== What is required ==
Starting at the first line of the listing below, repeat each line exactly until the line containing "Choisir l’itinéraire le", which you include. Leave out pictures.

- Opening Delimiter -

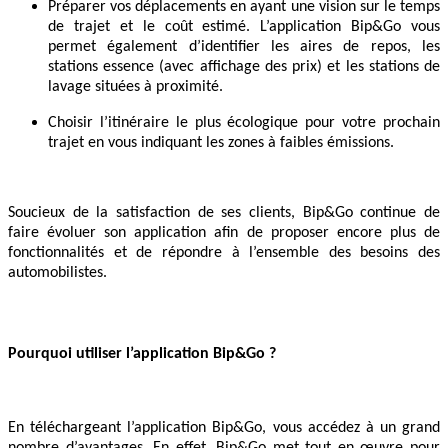
Préparer vos déplacements en ayant une vision sur le temps
de trajet et le coût estimé. L’application Bip&Go vous
permet également d’identifier les aires de repos, les
stations essence (avec affichage des prix) et les stations de
lavage situées à proximité.
Choisir l’itinéraire le plus écologique pour votre prochain
trajet en vous indiquant les zones à faibles émissions.
Soucieux de la satisfaction de ses clients, Bip&Go continue de
faire évoluer son application afin de proposer encore plus de
fonctionnalités et de répondre à l’ensemble des besoins des
automobilistes.
Pourquoi utiliser l’application Bip&Go ?
En téléchargeant l’application Bip&Go, vous accédez à un grand
nombre d’avantages. En effet, Bip&Go met tout en œuvre pour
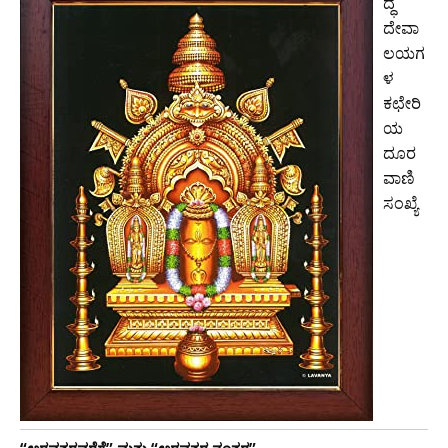
ದ್ಧ
ದೇವಾ
ಲಯಗ
ಳ
ಕಛೇರಿ
ಯ
ದೂರ
ವಾಣಿ
ಸಂಖ್ಯೆ
“ಅರವತ್ತರವರೆಗೆ” ಮತ್ತು “ಅರವತ್ತರ ನಂತರ”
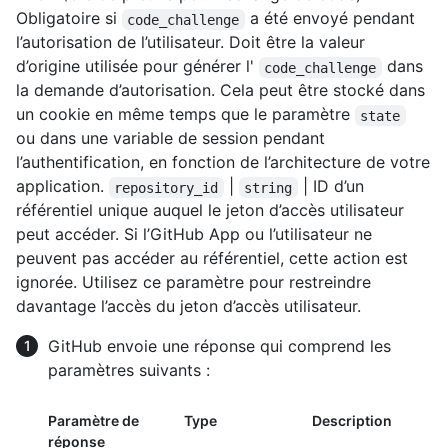
Obligatoire si
a été envoyé pendant
code_challenge
l’autorisation de l’utilisateur. Doit être la valeur
d’origine utilisée pour générer l'
dans
code_challenge
la demande d’autorisation. Cela peut être stocké dans
un cookie en même temps que le paramètre
state
ou dans une variable de session pendant
l’authentification, en fonction de l’architecture de votre
application.
|
| ID d’un
repository_id
string
référentiel unique auquel le jeton d’accès utilisateur
peut accéder. Si l’GitHub App ou l’utilisateur ne
peuvent pas accéder au référentiel, cette action est
ignorée. Utilisez ce paramètre pour restreindre
davantage l’accès du jeton d’accès utilisateur.
GitHub envoie une réponse qui comprend les
paramètres suivants :
Paramètre de
Type
Description
réponse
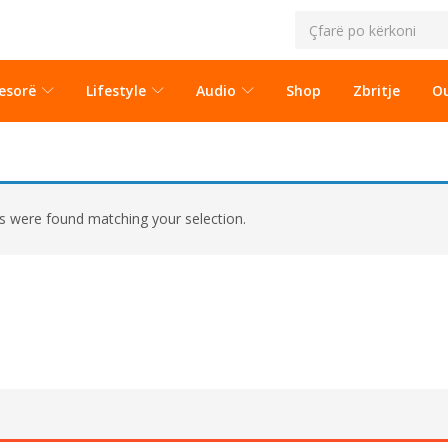
esorë
Lifestyle
Audio
Shop
Zbritje
Ou
 were found matching your selection.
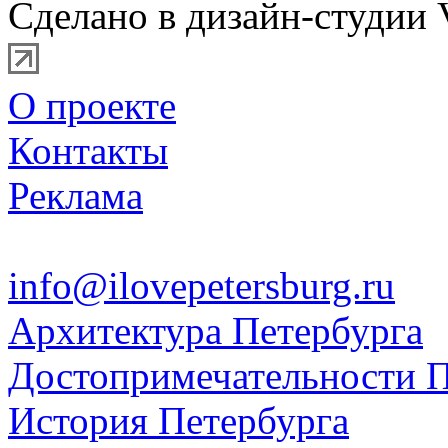
Сделано в дизайн-студии 
О проекте
Контакты
Реклама
info@ilovepetersburg.ru
Архитектура Петербурга
Достопримечательности П
История Петербурга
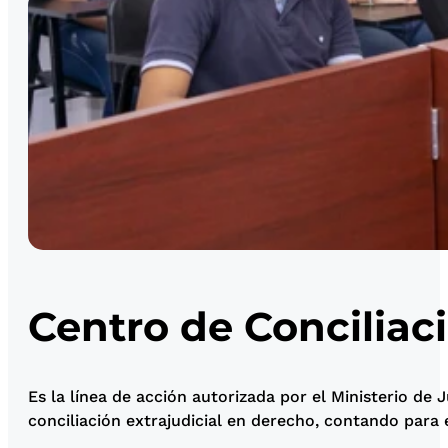
Centro de Conciliac
Es la línea de acción autorizada por el Ministerio de 
conciliación extrajudicial en derecho, contando para 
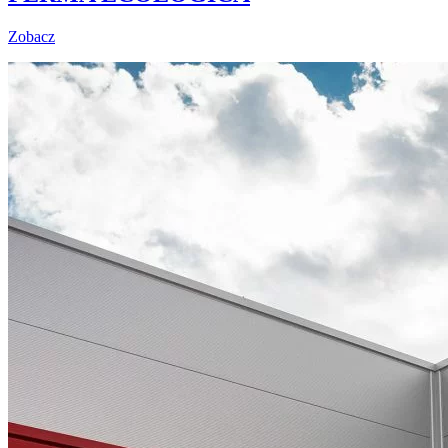
Zobacz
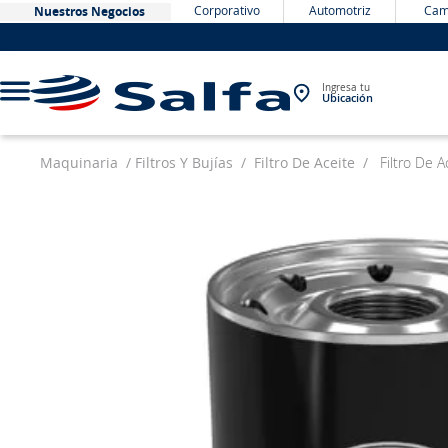
Corporativo
Automotriz
Cam
Nuestros Negocios
Ingresa tu
Ubicación
Maquinaria
Filtros Y Bujías
Filtro De Aceite
Filtro De 
TÉRMINOS MÁS BUSCADOS
1
.
bateria
2
.
neumáticos
3
.
westlake
4
.
yokohama
5
.
jockey
6
.
215
7
.
chevrolet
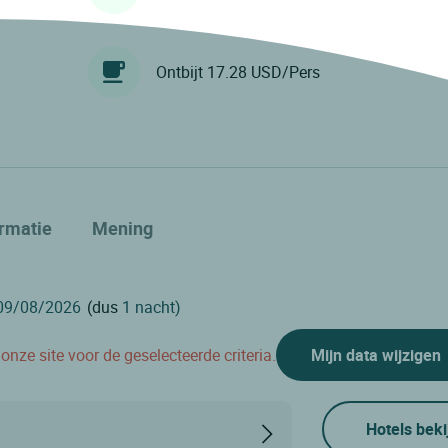
Ontbijt 17.28 USD/Pers
ormatie
Mening
(dus
1 nacht)
nze site voor de geselecteerde criteria.
Mijn data wijzigen
Hotels beki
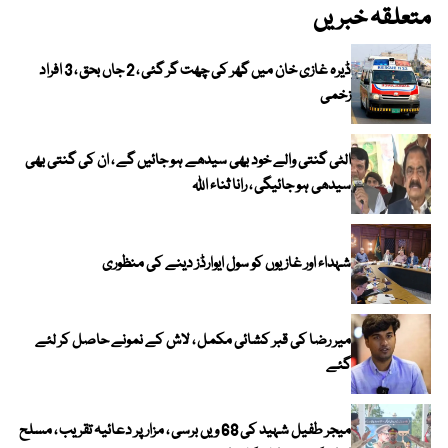
متعلقہ خبریں
ڈیرہ غازی خان میں گھر کی چھت گر گئی ، 2 جاں بحق ، 3 افراد
زخمی
الٹی گنتی والے خود بھی سیدھے ہو جائیں گے ، ان کی گنتی بھی
سیدھی ہو جائیگی ، رانا ثناء اللہ
شہداء اور غازیوں کو سول ایوارڈز دینے کی منظوری
میر رضا کی قبر کشائی مکمل ، لاش کے نمونے حاصل کر لئے
گئے
میجر طفیل شہید کی 68 ویں برسی ، مزار پر دعائیہ تقریب ، مسلح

- Closing Delimiter -

== Output ==
Préparer vos déplacements en ayant une vision sur le temps
de trajet et le coût estimé. L’application Bip&Go vous
permet également d’identifier les aires de repos, les
stations essence (avec affichage des prix) et les stations de
lavage situées à proximité.
Choisir l’itinéraire le plus écologique pour votre prochain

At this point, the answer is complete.